Recorded data =
/---

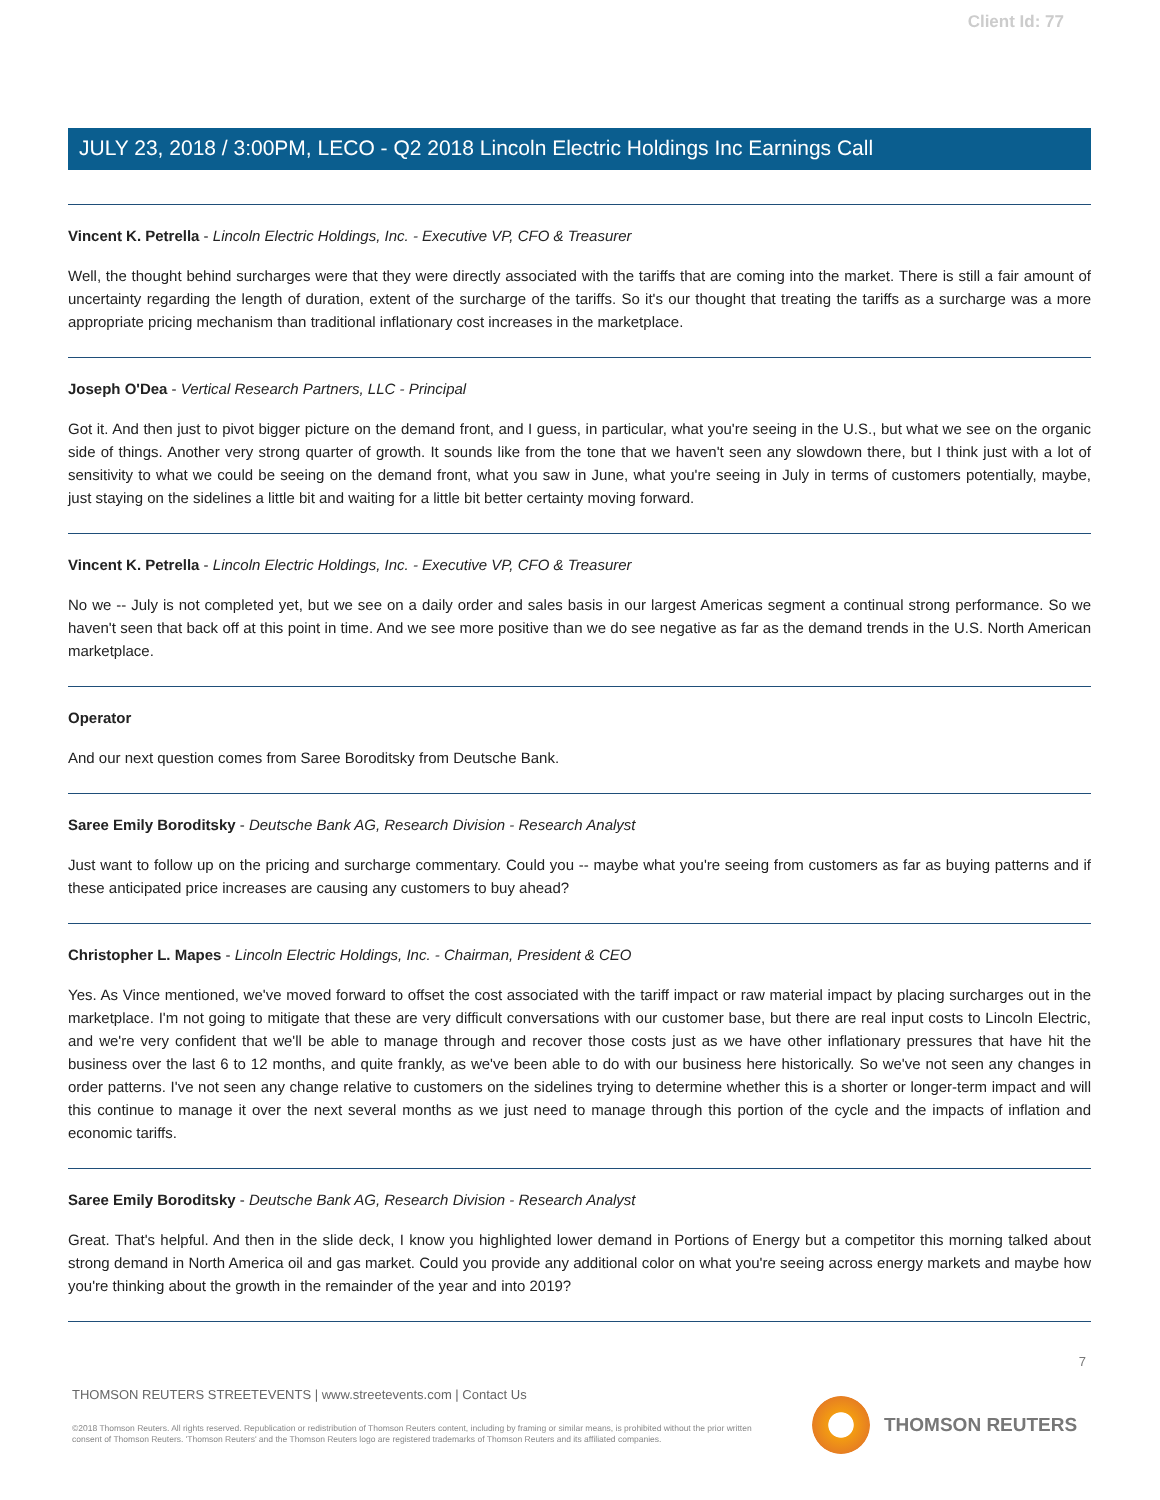Client Id: 77
JULY 23, 2018 / 3:00PM, LECO - Q2 2018 Lincoln Electric Holdings Inc Earnings Call
Vincent K. Petrella - Lincoln Electric Holdings, Inc. - Executive VP, CFO & Treasurer
Well, the thought behind surcharges were that they were directly associated with the tariffs that are coming into the market. There is still a fair amount of uncertainty regarding the length of duration, extent of the surcharge of the tariffs. So it's our thought that treating the tariffs as a surcharge was a more appropriate pricing mechanism than traditional inflationary cost increases in the marketplace.
Joseph O'Dea - Vertical Research Partners, LLC - Principal
Got it. And then just to pivot bigger picture on the demand front, and I guess, in particular, what you're seeing in the U.S., but what we see on the organic side of things. Another very strong quarter of growth. It sounds like from the tone that we haven't seen any slowdown there, but I think just with a lot of sensitivity to what we could be seeing on the demand front, what you saw in June, what you're seeing in July in terms of customers potentially, maybe, just staying on the sidelines a little bit and waiting for a little bit better certainty moving forward.
Vincent K. Petrella - Lincoln Electric Holdings, Inc. - Executive VP, CFO & Treasurer
No we -- July is not completed yet, but we see on a daily order and sales basis in our largest Americas segment a continual strong performance. So we haven't seen that back off at this point in time. And we see more positive than we do see negative as far as the demand trends in the U.S. North American marketplace.
Operator
And our next question comes from Saree Boroditsky from Deutsche Bank.
Saree Emily Boroditsky - Deutsche Bank AG, Research Division - Research Analyst
Just want to follow up on the pricing and surcharge commentary. Could you -- maybe what you're seeing from customers as far as buying patterns and if these anticipated price increases are causing any customers to buy ahead?
Christopher L. Mapes - Lincoln Electric Holdings, Inc. - Chairman, President & CEO
Yes. As Vince mentioned, we've moved forward to offset the cost associated with the tariff impact or raw material impact by placing surcharges out in the marketplace. I'm not going to mitigate that these are very difficult conversations with our customer base, but there are real input costs to Lincoln Electric, and we're very confident that we'll be able to manage through and recover those costs just as we have other inflationary pressures that have hit the business over the last 6 to 12 months, and quite frankly, as we've been able to do with our business here historically. So we've not seen any changes in order patterns. I've not seen any change relative to customers on the sidelines trying to determine whether this is a shorter or longer-term impact and will this continue to manage it over the next several months as we just need to manage through this portion of the cycle and the impacts of inflation and economic tariffs.
Saree Emily Boroditsky - Deutsche Bank AG, Research Division - Research Analyst
Great. That's helpful. And then in the slide deck, I know you highlighted lower demand in Portions of Energy but a competitor this morning talked about strong demand in North America oil and gas market. Could you provide any additional color on what you're seeing across energy markets and maybe how you're thinking about the growth in the remainder of the year and into 2019?
7
THOMSON REUTERS STREETEVENTS | www.streetevents.com | Contact Us
©2018 Thomson Reuters. All rights reserved. Republication or redistribution of Thomson Reuters content, including by framing or similar means, is prohibited without the prior written consent of Thomson Reuters. 'Thomson Reuters' and the Thomson Reuters logo are registered trademarks of Thomson Reuters and its affiliated companies.
THOMSON REUTERS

\---

Exercise goal = Exclude the pictures, then retype every record exactly.

Answer box =
Client Id: 77
JULY 23, 2018 / 3:00PM, LECO - Q2 2018 Lincoln Electric Holdings Inc Earnings Call
Vincent K. Petrella - Lincoln Electric Holdings, Inc. - Executive VP, CFO & Treasurer
Well, the thought behind surcharges were that they were directly associated with the tariffs that are coming into the market. There is still a fair amount of uncertainty regarding the length of duration, extent of the surcharge of the tariffs. So it's our thought that treating the tariffs as a surcharge was a more appropriate pricing mechanism than traditional inflationary cost increases in the marketplace.
Joseph O'Dea - Vertical Research Partners, LLC - Principal
Got it. And then just to pivot bigger picture on the demand front, and I guess, in particular, what you're seeing in the U.S., but what we see on the organic side of things. Another very strong quarter of growth. It sounds like from the tone that we haven't seen any slowdown there, but I think just with a lot of sensitivity to what we could be seeing on the demand front, what you saw in June, what you're seeing in July in terms of customers potentially, maybe, just staying on the sidelines a little bit and waiting for a little bit better certainty moving forward.
Vincent K. Petrella - Lincoln Electric Holdings, Inc. - Executive VP, CFO & Treasurer
No we -- July is not completed yet, but we see on a daily order and sales basis in our largest Americas segment a continual strong performance. So we haven't seen that back off at this point in time. And we see more positive than we do see negative as far as the demand trends in the U.S. North American marketplace.
Operator
And our next question comes from Saree Boroditsky from Deutsche Bank.
Saree Emily Boroditsky - Deutsche Bank AG, Research Division - Research Analyst
Just want to follow up on the pricing and surcharge commentary. Could you -- maybe what you're seeing from customers as far as buying patterns and if these anticipated price increases are causing any customers to buy ahead?
Christopher L. Mapes - Lincoln Electric Holdings, Inc. - Chairman, President & CEO
Yes. As Vince mentioned, we've moved forward to offset the cost associated with the tariff impact or raw material impact by placing surcharges out in the marketplace. I'm not going to mitigate that these are very difficult conversations with our customer base, but there are real input costs to Lincoln Electric, and we're very confident that we'll be able to manage through and recover those costs just as we have other inflationary pressures that have hit the business over the last 6 to 12 months, and quite frankly, as we've been able to do with our business here historically. So we've not seen any changes in order patterns. I've not seen any change relative to customers on the sidelines trying to determine whether this is a shorter or longer-term impact and will this continue to manage it over the next several months as we just need to manage through this portion of the cycle and the impacts of inflation and economic tariffs.
Saree Emily Boroditsky - Deutsche Bank AG, Research Division - Research Analyst
Great. That's helpful. And then in the slide deck, I know you highlighted lower demand in Portions of Energy but a competitor this morning talked about strong demand in North America oil and gas market. Could you provide any additional color on what you're seeing across energy markets and maybe how you're thinking about the growth in the remainder of the year and into 2019?
7
THOMSON REUTERS STREETEVENTS | www.streetevents.com | Contact Us
©2018 Thomson Reuters. All rights reserved. Republication or redistribution of Thomson Reuters content, including by framing or similar means, is prohibited without the prior written consent of Thomson Reuters. 'Thomson Reuters' and the Thomson Reuters logo are registered trademarks of Thomson Reuters and its affiliated companies.
THOMSON REUTERS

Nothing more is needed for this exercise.